— MATERIAL SHOWN —
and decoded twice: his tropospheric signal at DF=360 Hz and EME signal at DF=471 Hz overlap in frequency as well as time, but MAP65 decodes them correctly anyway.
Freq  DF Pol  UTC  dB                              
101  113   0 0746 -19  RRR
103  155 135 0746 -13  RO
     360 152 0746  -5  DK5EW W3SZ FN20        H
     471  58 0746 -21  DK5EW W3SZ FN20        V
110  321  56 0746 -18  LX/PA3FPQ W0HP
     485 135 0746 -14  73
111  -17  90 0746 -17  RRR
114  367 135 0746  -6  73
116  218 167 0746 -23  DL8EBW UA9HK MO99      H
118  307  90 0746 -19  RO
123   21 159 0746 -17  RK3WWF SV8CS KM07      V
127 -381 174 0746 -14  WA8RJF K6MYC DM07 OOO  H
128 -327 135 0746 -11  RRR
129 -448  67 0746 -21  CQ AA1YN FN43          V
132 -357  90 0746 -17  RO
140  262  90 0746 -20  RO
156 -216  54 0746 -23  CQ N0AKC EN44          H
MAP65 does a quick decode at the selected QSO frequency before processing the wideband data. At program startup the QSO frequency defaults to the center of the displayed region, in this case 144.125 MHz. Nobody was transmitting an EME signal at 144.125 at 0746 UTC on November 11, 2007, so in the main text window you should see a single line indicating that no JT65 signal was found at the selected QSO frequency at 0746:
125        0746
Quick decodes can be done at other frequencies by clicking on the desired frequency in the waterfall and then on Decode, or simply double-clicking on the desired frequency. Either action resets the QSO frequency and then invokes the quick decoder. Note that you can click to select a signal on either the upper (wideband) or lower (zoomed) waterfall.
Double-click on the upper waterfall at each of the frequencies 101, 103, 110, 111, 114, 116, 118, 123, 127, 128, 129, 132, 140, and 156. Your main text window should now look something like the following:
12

— TASK DETAILS —
For the string "upper", go through the entries above and copy each line where it occurs.

— EXERCISE ANSWER —
Quick decodes can be done at other frequencies by clicking on the desired frequency in the waterfall and then on Decode, or simply double-clicking on the desired frequency. Either action resets the QSO frequency and then invokes the quick decoder. Note that you can click to select a signal on either the upper (wideband) or lower (zoomed) waterfall.
Double-click on the upper waterfall at each of the frequencies 101, 103, 110, 111, 114, 116, 118, 123, 127, 128, 129, 132, 140, and 156. Your main text window should now look something like the following:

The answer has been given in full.